Ha vinto ancora lui, contro Gomorra. Ma ci sono voluti venti anni e tre scioglimenti antimafia. Renato Natale, 64 anni, medico, esponente di Libera, è di nuovo sindaco a Casal di Principe, 20mila abitanti, epicentro dell’impero del clan dei casalesi. «La mia parola d’ordine? Lo Stato. Che sanziona, ma che sa anche stare al fianco dei cittadini migliori». È la nemesi del potere criminale, quattro lustri dopo la breve primavera di Casale. Eletto al ballottaggio con il 68,3 e due liste civiche (contro le quattro liste e il 31,7 del rivale omonimo, Enricomaria) il primo cittadino aveva già governato per dieci mesi, dal ’93 al ’94, poi costretto a dimettersi per il voto contrario della sua maggioranza, dopo l’esecuzione mafiosa del parroco Peppino Diana. Un risultato che provoca entusiasmo: dalla Bindi, a Saviano (che twitta: «Casal di Principe è in una nuova era») a Nichi Vendola (che parla di «riscatto e futuro migliore» e lancia l’hashtag #tuttanatastoria).
Allora, dottor Natale, da dove ricomincia?
«Qualcosa avevamo avviato. E mi piace pensare, come diceva Troisi, che posso ricominciare da tre: la speranza che avevamo sollevato, l’impegno che oggi muove molti cittadini e il sangue di un martire come don Diana. Io l’ho visto morto don Peppe, e oggi è risorto insieme a noi, insieme al popolo di Casale».
Oltre alla piaga criminale, il paese sconta ritardi, abusi, inquinamento ambientale.
Eppure ha il record di aziende edilizie. Quale sarà la prima, simbolica azione?
«Per esempio, costituirci sempre parte civile nei processi per inquinamento e per i delitti che gravano sull’attesa di riscatto dei nostri giovani. Ma il primo gesto “rivoluzionario” è l’organizzazione. Organizzare la macchina comunale che non funziona, organizzare le risorse, il tempo, le energie positive. Siamo in un dissesto finanziario e soprattutto burocratico. Poi, con tutti i consiglieri comunali, sottoscriveremo la Carta di Pisa: codice di trasparenza e onestà per gli amministratori».

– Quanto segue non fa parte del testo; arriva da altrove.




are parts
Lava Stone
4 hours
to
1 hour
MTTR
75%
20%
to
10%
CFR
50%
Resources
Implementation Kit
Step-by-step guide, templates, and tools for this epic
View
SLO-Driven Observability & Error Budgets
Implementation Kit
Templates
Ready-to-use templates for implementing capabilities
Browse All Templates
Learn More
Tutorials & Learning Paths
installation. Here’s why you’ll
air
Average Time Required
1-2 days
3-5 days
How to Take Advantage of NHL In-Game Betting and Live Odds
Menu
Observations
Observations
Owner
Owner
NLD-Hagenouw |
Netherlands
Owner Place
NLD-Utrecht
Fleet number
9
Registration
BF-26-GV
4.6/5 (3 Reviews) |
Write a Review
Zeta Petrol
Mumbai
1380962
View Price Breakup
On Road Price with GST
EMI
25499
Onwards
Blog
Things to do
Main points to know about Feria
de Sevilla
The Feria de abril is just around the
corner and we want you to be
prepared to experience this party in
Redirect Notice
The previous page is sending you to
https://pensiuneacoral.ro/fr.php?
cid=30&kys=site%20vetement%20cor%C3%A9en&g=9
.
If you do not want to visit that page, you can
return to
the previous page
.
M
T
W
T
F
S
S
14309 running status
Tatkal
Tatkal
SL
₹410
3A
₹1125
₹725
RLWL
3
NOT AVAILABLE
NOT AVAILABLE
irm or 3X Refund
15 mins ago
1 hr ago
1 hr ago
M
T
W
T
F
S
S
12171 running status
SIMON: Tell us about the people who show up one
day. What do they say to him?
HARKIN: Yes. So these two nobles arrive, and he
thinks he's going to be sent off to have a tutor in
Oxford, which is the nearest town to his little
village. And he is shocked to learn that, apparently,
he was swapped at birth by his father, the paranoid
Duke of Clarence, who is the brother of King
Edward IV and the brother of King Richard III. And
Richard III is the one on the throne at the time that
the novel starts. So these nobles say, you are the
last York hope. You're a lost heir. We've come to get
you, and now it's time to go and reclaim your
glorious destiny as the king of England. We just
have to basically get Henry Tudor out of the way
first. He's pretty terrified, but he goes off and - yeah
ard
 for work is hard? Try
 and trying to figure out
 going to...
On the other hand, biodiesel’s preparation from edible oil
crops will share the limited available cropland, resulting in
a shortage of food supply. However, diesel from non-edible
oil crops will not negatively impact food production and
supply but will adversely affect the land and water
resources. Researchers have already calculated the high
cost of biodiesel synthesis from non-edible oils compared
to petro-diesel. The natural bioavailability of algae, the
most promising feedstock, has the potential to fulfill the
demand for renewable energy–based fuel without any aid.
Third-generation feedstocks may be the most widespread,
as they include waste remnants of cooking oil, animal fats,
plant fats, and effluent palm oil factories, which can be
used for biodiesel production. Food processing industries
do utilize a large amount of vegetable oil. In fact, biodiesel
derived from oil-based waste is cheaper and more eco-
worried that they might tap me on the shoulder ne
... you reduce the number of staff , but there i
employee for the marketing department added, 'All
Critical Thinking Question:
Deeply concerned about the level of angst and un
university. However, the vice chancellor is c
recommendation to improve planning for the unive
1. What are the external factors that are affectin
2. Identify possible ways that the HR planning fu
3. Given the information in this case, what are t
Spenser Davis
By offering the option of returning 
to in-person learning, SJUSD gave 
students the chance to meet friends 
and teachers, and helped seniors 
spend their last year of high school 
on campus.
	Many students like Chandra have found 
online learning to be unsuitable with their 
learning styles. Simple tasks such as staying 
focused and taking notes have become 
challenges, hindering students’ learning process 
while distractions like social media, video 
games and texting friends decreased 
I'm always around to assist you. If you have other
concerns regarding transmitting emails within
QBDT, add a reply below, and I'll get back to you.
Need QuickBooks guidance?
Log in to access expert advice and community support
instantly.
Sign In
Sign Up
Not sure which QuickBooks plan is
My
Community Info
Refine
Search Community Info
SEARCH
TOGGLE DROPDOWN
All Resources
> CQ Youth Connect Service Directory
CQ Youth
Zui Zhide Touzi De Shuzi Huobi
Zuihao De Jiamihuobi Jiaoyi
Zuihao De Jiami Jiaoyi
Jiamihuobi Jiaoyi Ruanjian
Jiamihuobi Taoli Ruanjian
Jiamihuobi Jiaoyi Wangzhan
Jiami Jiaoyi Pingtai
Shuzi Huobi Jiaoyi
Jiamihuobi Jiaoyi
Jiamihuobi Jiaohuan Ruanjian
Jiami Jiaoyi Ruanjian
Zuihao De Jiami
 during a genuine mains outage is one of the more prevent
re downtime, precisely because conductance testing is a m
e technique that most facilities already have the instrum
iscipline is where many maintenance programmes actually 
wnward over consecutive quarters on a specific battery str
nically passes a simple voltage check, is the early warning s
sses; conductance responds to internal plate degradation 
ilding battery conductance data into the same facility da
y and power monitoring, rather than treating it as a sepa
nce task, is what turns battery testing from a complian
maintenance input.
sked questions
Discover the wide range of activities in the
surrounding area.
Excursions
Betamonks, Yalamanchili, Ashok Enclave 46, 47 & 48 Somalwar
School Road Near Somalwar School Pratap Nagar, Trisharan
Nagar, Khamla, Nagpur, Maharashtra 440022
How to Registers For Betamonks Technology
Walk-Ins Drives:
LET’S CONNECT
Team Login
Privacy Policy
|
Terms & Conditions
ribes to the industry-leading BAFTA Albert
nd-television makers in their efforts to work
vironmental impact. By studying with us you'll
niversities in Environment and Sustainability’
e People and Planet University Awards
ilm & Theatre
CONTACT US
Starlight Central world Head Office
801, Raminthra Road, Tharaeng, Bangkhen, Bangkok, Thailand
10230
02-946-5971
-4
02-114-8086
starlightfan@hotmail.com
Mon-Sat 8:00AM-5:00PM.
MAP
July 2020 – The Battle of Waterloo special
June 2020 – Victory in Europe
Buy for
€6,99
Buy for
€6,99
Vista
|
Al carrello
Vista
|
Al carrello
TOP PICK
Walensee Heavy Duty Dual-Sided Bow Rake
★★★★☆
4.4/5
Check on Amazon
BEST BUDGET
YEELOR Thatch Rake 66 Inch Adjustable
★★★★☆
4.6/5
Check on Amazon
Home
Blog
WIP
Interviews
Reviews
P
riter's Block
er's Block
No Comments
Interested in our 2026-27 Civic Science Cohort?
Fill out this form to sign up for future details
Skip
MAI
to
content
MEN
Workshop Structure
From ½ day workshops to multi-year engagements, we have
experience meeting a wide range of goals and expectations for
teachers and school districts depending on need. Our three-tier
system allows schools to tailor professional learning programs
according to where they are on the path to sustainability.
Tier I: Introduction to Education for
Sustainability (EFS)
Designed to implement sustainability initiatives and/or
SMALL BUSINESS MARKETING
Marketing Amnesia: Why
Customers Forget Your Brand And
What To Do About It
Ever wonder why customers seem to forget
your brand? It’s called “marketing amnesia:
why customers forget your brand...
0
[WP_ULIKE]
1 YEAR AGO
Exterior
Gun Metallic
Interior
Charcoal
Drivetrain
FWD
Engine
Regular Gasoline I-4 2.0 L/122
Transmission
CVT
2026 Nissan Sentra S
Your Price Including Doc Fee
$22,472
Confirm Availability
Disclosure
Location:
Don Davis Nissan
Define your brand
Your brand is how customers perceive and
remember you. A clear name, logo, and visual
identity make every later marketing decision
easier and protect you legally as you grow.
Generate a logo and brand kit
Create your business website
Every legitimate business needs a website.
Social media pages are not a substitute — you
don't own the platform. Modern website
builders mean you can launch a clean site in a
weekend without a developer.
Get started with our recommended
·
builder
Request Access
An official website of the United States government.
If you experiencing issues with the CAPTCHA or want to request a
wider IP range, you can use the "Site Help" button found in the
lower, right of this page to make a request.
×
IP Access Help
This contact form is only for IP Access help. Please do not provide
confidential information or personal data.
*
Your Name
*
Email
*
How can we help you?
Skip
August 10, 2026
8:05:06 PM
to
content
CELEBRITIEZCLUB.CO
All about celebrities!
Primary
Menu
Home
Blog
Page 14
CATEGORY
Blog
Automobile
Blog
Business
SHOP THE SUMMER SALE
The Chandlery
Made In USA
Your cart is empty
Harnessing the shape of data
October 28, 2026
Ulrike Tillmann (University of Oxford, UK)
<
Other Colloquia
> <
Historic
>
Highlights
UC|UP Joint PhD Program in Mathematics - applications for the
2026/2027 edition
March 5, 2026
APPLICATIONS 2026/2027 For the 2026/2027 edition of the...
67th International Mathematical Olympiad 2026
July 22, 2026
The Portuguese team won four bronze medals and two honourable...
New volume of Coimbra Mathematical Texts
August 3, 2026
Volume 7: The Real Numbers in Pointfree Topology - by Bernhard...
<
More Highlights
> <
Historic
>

A Casale, tra l’altro, quasi nessuno aveva un contatore e pagava la bolletta dell’acqua, fino all’arrivo del commissario prefettizio Silvana Riccio.
«Ripartiremo anche da lì, ma facendo dei distinguo. Qualcuno non allacciava i contatori, e lo Stato non può recuperare in un attimo decenni di abbandono».
In aula di giustizia, di recente, il pentito De Simone ha detto che i clan e i loro amici politici la detestavano perché lei «parlava con Violante e lo Stato mandava più controlli ». Come sono stati questi venti anni?
«Normali. Senza mai rinunciare alle battaglie. Intanto arrivavano le stangate giudiziarie. Tantissimi capi sono al regime duro di 41 bis, tanti ergastoli sono stati inflitti. Ma il problema ovviamente è culturale, e di sviluppo. E sbrigare questi nodi è il mestiere della politica e dell’amministrazione che si assume le proprie responsabilità, e i propri guai».